By the way, it would be "Fertile's noodle", not "Fertiles noodle" |
Out of all the guesses, this one is the only correct one
Congratulations, you will be awarded 50 frih$. Remember to come back.. Today! When I think of another question |
Honestly speaking, even I had thought of tthat in first place but then I thought it was obvious that shoes were in pairs because otherwise there was no problem.
But I think there I committed mistake, I should not have taken obvious as obvious.ohh Hogwarts, from now on, please keep exact answers to all questions that u ask. It seems that we rack our brains on all such questions, and somone comes up with a usual, childish answer to the question.

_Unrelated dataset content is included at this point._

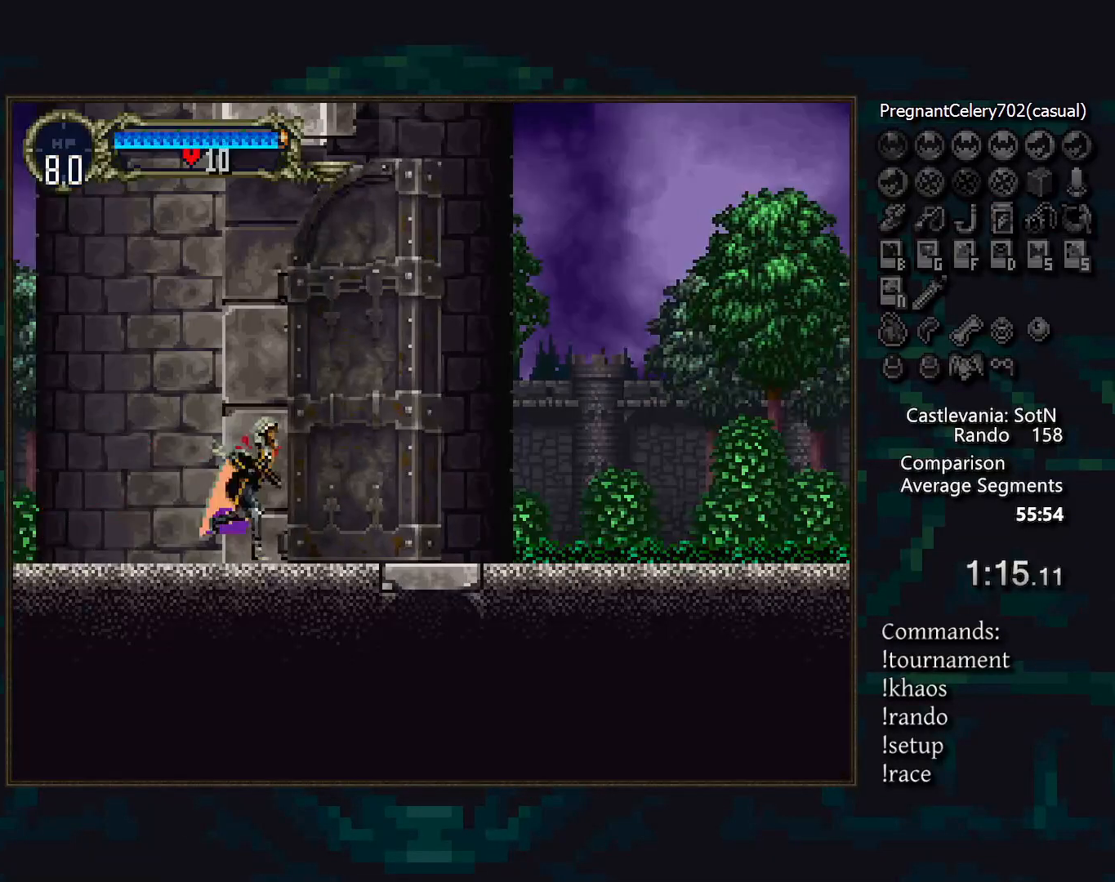
{"buttons": [], "events": []}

Anyways, it is a nice challenge.
Warm Regards,
Abdul Basit
| toughtrio wrote: |
| ohh Hogwarts, from now on, please keep exact answers to all questions that u ask. It seems that we rack our brains on all such questions, and somone comes up with a usual, childish answer to the question. |
Hmm, perhaps the challenge that Hogwarts is choosing to present is the ability to think more simply, anyone can use math to (based on assumptions) find the minimum number of shoes needed to be removed from the room, but it takes logic (and a large quantity of hints) to ignore those assumptions and see that the conventional answer (while presumably mathematically correct, and if we work off of the assumptions, very logical and orderly), is not always bound to be correct.
On a side note, given that it is Hogwart's Weekly Logic Challenge, Hogwarts has the right to run it any way he/she desires. Hogwarts isn't limited to obeying arbitrarily set rules (based on assumptions), but is only restricted by the rules of the forums.